### Brano mostrato

--------

Sullo schermo dietro alla band passano le immagini e le fotografie della Modotti che, affiancando la musica, tratteggiano la parabola esistenziale ed artistica, dalla povertà estrema in via Pracchiuso a Udine, alle tante sue Rivoluzioni, fino alla tomba nel cimitero della metropoli messicana.

L’infuocata musica di Bearzatti e dei suoi è un concentrato di stili e di influenze destrutturate ed esplose in un piacevolissimo coacervo di suoni che non dimentica mai la voglia di comunicare energia e gioia di vivere e di combattere per la propria causa. Dentro ci troviamo di tutto, dagli echi del grunge fino al charleston, al ragtime, alla musica Mariachi fino al be bop e al free jazz, le canzoni di protesta e di lotta dei lavoratori, senza dimenticare un certo gusto per le atmosfere da balera di provincia.

Il risultato è un fiume in piena di emozioni contaminate e rockeggianti com’è tipico della musica del sassofonista friulano che centrifuga sempre tutto in un gazpacho energizzante, speziato e rosso infuocato come ha dimostrato in altri capitoli di questa saga che con il suo gruppo ha dedicato ai grandi controversi personaggi “resistenti” dell’altro secolo (Malcom X, Woody Guthrie, Monk, Zorro).

Musica autenticamente antifascista, raffinatissima ma sempre stradaiola e impolverata, sofisticata ma con le mani sporche di terra e pronta alla lotta. Sul sax scalmanato e nervoso di Bearzatti non ci starebbe male la scritta “This machine kills Fascists” come sulla chitarra di Woody Guthrie come lui sa bene.

--------

### Dati forniti

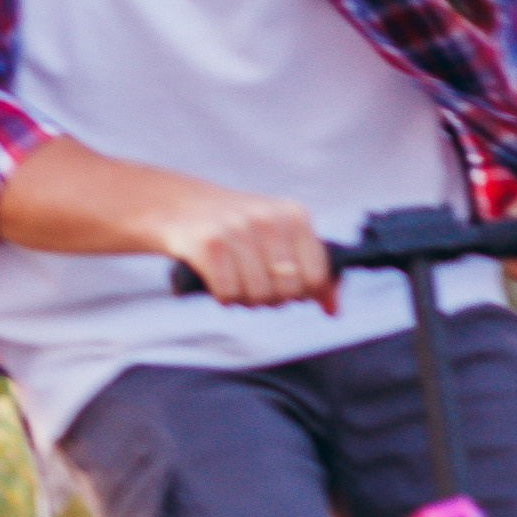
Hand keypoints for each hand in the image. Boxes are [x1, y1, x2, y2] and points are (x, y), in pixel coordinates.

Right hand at [168, 187, 335, 310]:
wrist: (182, 207)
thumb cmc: (240, 229)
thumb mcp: (282, 238)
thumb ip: (312, 272)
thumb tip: (334, 309)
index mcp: (294, 215)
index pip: (316, 276)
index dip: (300, 291)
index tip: (282, 283)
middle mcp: (269, 219)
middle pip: (287, 291)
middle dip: (271, 297)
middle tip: (254, 282)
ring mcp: (238, 229)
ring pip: (257, 295)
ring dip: (244, 298)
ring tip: (235, 278)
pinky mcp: (209, 244)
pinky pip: (228, 294)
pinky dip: (222, 296)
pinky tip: (216, 278)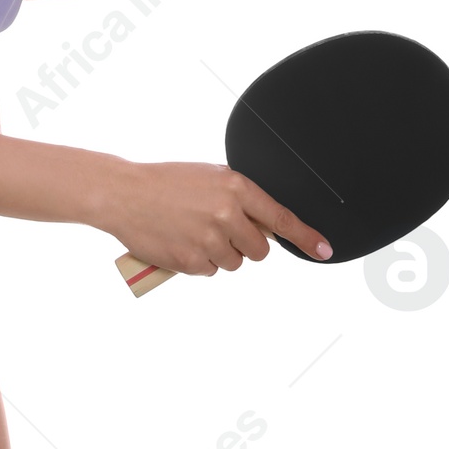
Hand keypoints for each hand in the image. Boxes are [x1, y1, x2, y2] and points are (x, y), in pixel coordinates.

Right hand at [98, 159, 332, 276]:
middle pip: (260, 250)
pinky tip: (181, 242)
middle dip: (245, 245)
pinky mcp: (193, 261)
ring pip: (235, 263)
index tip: (324, 250)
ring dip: (221, 254)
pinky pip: (211, 271)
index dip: (306, 237)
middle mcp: (227, 214)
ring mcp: (210, 240)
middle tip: (221, 231)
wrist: (123, 194)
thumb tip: (263, 222)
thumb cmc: (165, 182)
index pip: (281, 217)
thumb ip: (238, 197)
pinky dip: (200, 262)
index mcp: (235, 187)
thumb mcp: (209, 177)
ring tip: (194, 232)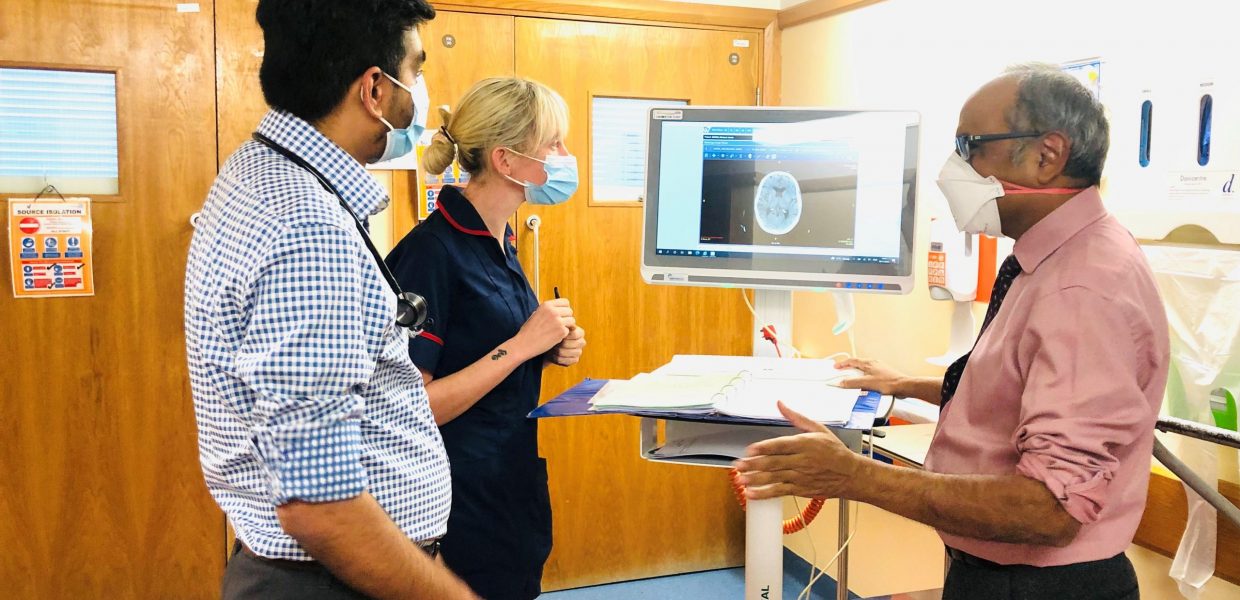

--------

### Consegna A
Secondo il brano mostrato, in quale via e città viveva la Modotti in povertà estrema?
### Consegna B
Cita dal brano mostrato il tratto che va da "Sullo schermo dietro" fino a "balera di provincia.".

### La tua soluzione A
In via Pracchiuso a Udine.

### La tua soluzione B
Sullo schermo dietro alla band passano le immagini e le fotografie della Modotti che, affiancando la musica, tratteggiano la parabola esistenziale ed artistica, dalla povertà estrema in via Pracchiuso a Udine, alle tante sue Rivoluzioni, fino alla tomba nel cimitero della metropoli messicana.

L’infuocata musica di Bearzatti e dei suoi è un concentrato di stili e di influenze destrutturate ed esplose in un piacevolissimo coacervo di suoni che non dimentica mai la voglia di comunicare energia e gioia di vivere e di combattere per la propria causa. Dentro ci troviamo di tutto, dagli echi del grunge fino al charleston, al ragtime, alla musica Mariachi fino al be bop e al free jazz, le canzoni di protesta e di lotta dei lavoratori, senza dimenticare un certo gusto per le atmosfere da balera di provincia.